Content starts

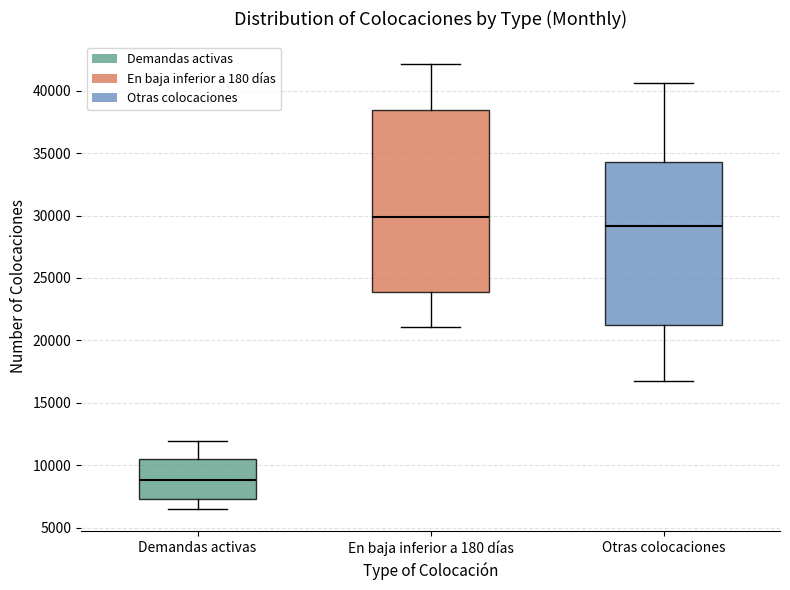

Reading left to right, read every box against the y-axis: the position of its median line, the range the box covers, and the ends of its whiskers. The values are not printed on the chart, so give them approximately, as read against the axis.

Demandas activas: median 9000, box 7500 to 10500, whiskers 6500 to 12000
En baja inferior a 180 días: median 30000, box 24000 to 38500, whiskers 21000 to 42000
Otras colocaciones: median 29000, box 21000 to 34500, whiskers 17000 to 40500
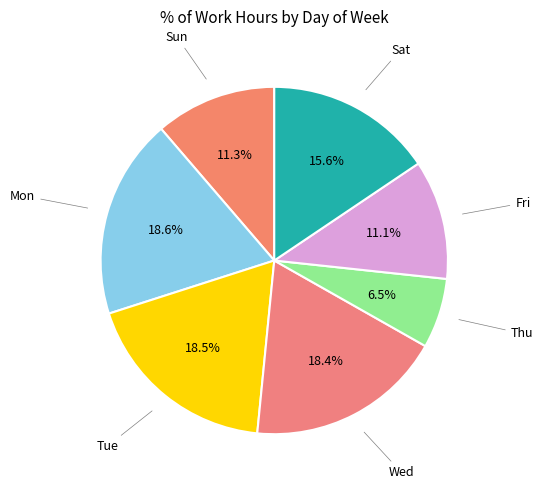

The Tue slice represents 8% of the pie. True or false?

False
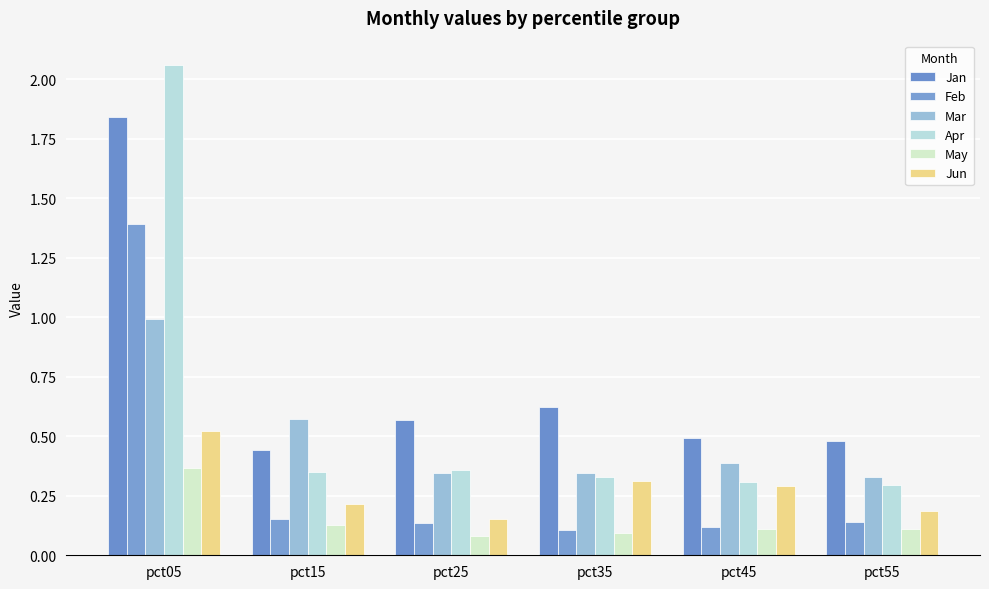

What is the approximate value of Mar at pct55?

0.3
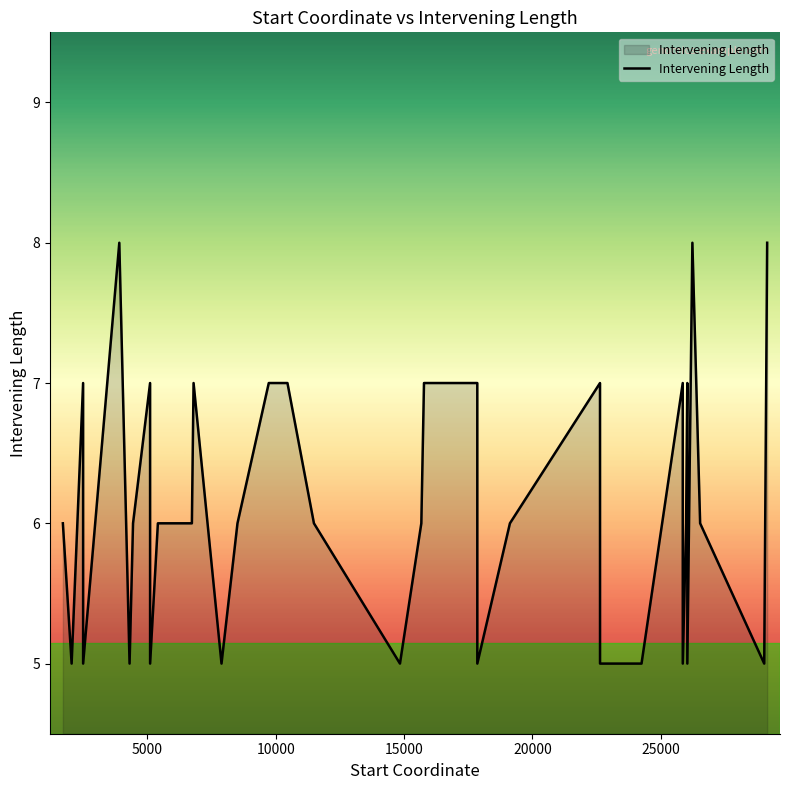

What is the difference between the maximum and minimum values?

3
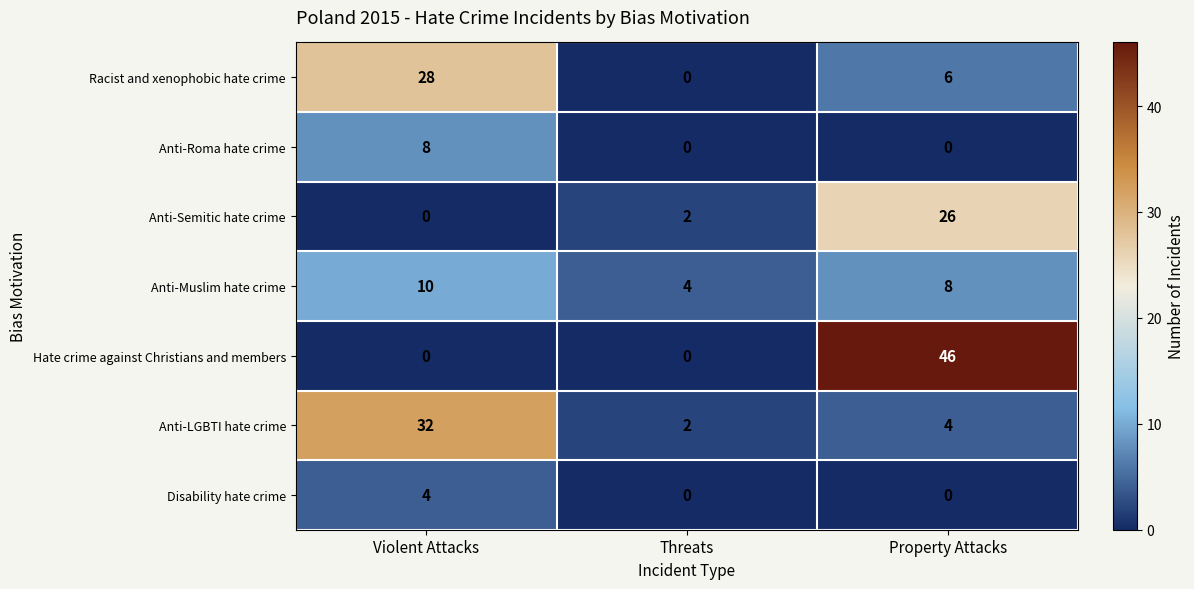

What is the spread (max minus min) of values at Property Attacks?

46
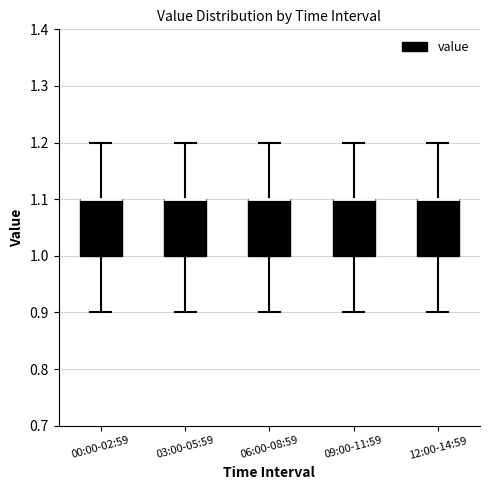

Reading left to right, transcribe this box plot: for each box, give where its median line is, the range the box spans, and where its two whiskers end, as read against the y-axis. The values are not printed on the chart, so give them approximately, as read against the axis.

00:00-02:59: median 1.1 (drawn on the box's upper edge), box 1.0 to 1.1, whiskers 0.9 to 1.2
03:00-05:59: median 1.1 (drawn on the box's upper edge), box 1.0 to 1.1, whiskers 0.9 to 1.2
06:00-08:59: median 1.1 (drawn on the box's upper edge), box 1.0 to 1.1, whiskers 0.9 to 1.2
09:00-11:59: median 1.1 (drawn on the box's upper edge), box 1.0 to 1.1, whiskers 0.9 to 1.2
12:00-14:59: median 1.1 (drawn on the box's upper edge), box 1.0 to 1.1, whiskers 0.9 to 1.2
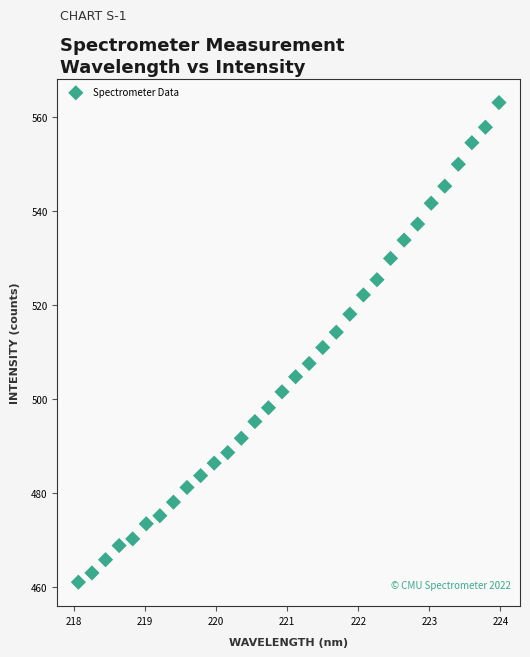

What is the range of Y values (max minus min)?

102.0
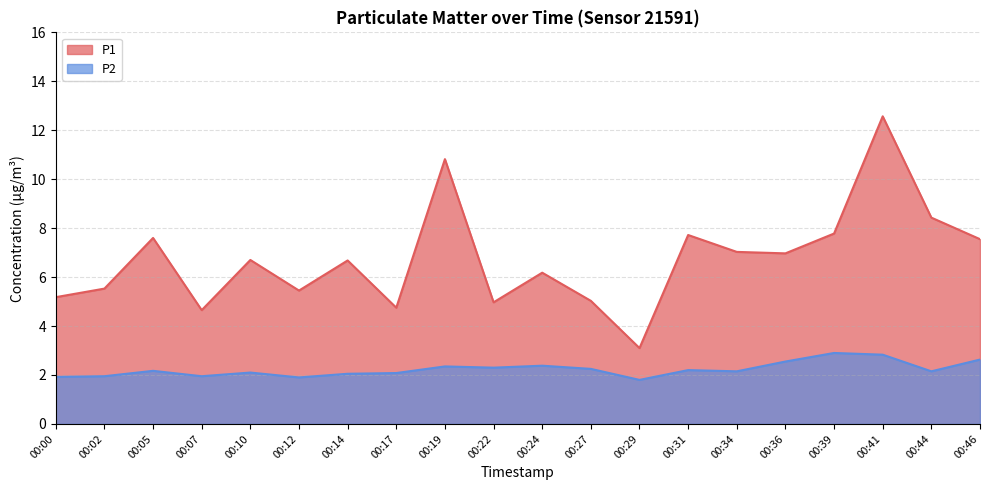

Reading right to left, extract all data points from this chart.

P1: 00:46=7.5	00:44=8.4	00:41=12.6	00:39=7.8	00:36=7.0	00:34=7.0	00:31=7.7	00:29=3.1	00:27=5.0	00:24=6.2	00:22=5.0	00:19=10.8	00:17=4.8	00:14=6.7	00:12=5.5	00:10=6.7	00:07=4.7	00:05=7.6	00:02=5.5	00:00=5.2
P2: 00:46=2.6	00:44=2.1	00:41=2.8	00:39=2.9	00:36=2.5	00:34=2.1	00:31=2.2	00:29=1.8	00:27=2.2	00:24=2.4	00:22=2.3	00:19=2.4	00:17=2.1	00:14=2.0	00:12=1.9	00:10=2.1	00:07=1.9	00:05=2.2	00:02=1.9	00:00=1.9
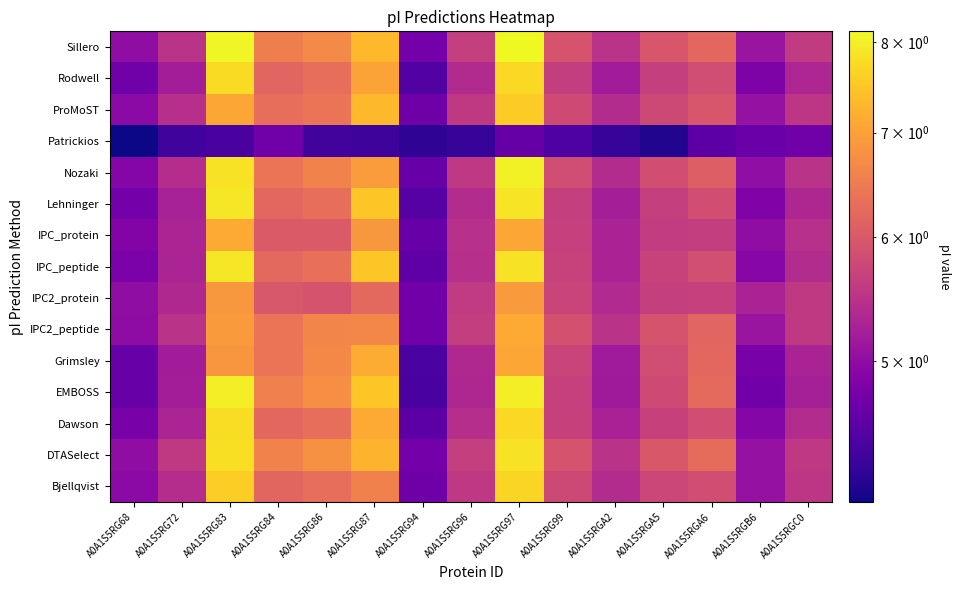

At which category does the chart reach its minimum across all series?

A0A1S5RG68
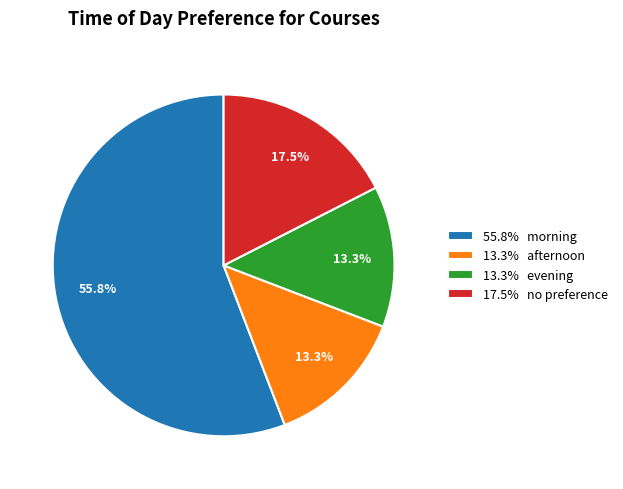

Which slice is the largest?

55.8% morning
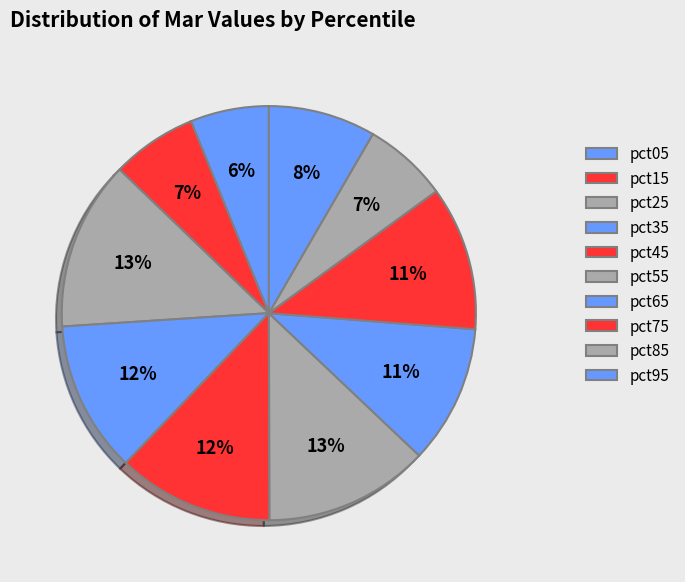

True or false: pct35 accounts for 3% of the total.

False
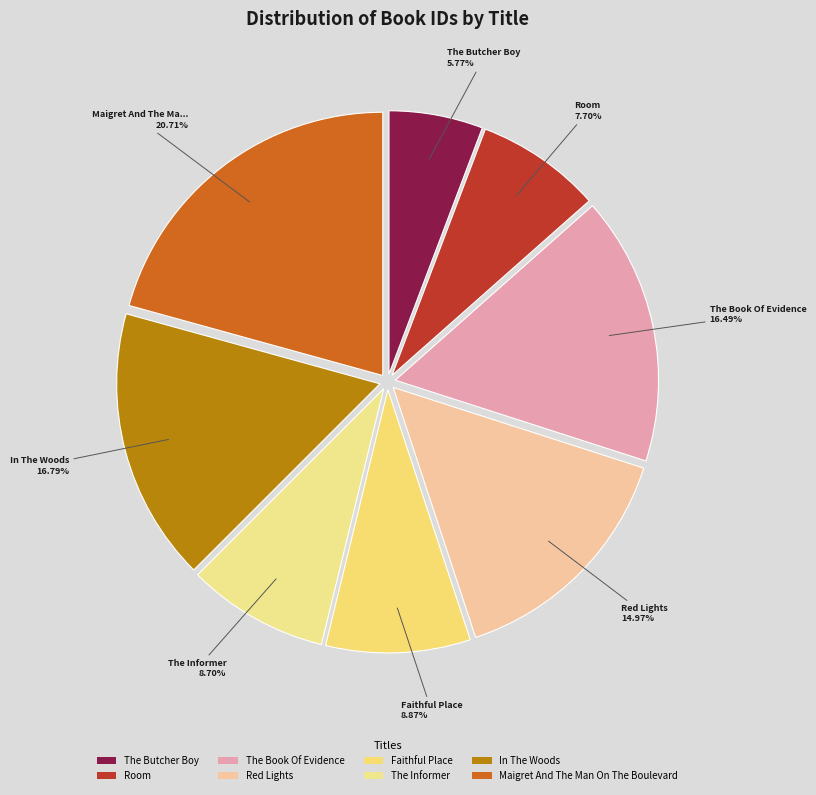

The Maigret And The Man On The Boulevard slice represents 21% of the pie. True or false?

True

Content ends

● **Exercise details**
Reproduce the data from the line holding "55.8% morning" through the end of the data, inclusive, replacing "slice" with "wedge" and leaving all else unchanged. Omit the pictures from the answer.

● **Output below**
55.8% morning

True or false: pct35 accounts for 3% of the total.

False

The Maigret And The Man On The Boulevard wedge represents 21% of the pie. True or false?

True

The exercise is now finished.